Friday, May 13, 2016

Dynamic Typing vs Static Typing & Strongly typed vs. Weakly typed

In a dynamically typed language, a variable is simply a value bound to a name; the value has a type -- like "integer" or "string" or "list" -- but the variable itself doesn't. You could have a variable which, right now, holds a number, and later assign a string to it if you need it to change.

In a statically typed language, the variable itself has a type; if you have a variable that's an integer, you won't be able to assign any other type of value to it later. Some statically typed languages require you to write out the types of all your variables, while others will deduce many of them for you automatically. A statically typed language can catch some errors in your program before it even runs, by analyzing the types of your variables and the ways they're being used. A dynamically language can't necessarily do this, but generally you'll be writing unit tests for your code either way (since type errors are a small fraction of all the things that might go wrong in a program); as a result, programmers in dynamic languages rely on their test suites to catch these and all other errors, rather than using a dedicated type-checking compiler.
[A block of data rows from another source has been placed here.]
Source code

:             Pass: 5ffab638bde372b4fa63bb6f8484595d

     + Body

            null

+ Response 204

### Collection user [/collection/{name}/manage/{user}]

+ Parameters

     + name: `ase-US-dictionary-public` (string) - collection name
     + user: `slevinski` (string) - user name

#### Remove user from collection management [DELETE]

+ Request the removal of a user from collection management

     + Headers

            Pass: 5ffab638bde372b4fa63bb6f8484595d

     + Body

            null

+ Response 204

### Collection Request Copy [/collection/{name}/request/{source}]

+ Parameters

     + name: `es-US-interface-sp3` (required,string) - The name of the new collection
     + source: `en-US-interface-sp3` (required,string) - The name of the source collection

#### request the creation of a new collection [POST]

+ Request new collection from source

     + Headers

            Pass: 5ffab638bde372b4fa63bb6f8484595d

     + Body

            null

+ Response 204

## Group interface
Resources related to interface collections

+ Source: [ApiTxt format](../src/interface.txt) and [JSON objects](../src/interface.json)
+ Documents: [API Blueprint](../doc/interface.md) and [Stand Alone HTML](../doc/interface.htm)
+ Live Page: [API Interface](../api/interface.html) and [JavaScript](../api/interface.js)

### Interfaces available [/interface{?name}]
In a strongly typed language, you are simply not allowed to do anything that's incompatible with the type of data you're working with. For example, in a weakly typed language you can typically do 3 + 5 + 7 and get the result 15, because numbers can be added; similarly, you can often do 'Hello' + 'And' + 'Goodbye' and get the result "HelloAndGoodBye", because strings support concatenation. But in a strongly-typed language you can't do 'Hello' + 5 + 'Goodbye', because there's no defined way to "add" strings and numbers to each other. In a weakly typed language, the compiler or interpreter can perform behind-the-scenes conversions to make these types of operations work; for example, a weakly typed language might give you the string "Hello5Goodbye" as a result for 'Hello' + 5 + 'Goodbye'. The advantage to a strongly typed language is that you can trust what's going on: if you do something wrong, your program will generate a type error telling you where you went wrong, and you don't have to memorize a lot of arcane type-conversion rules or try to debug a situation where your variables have been silently changed without your knowledge.

Python is a strongly and dynamically typed programming language.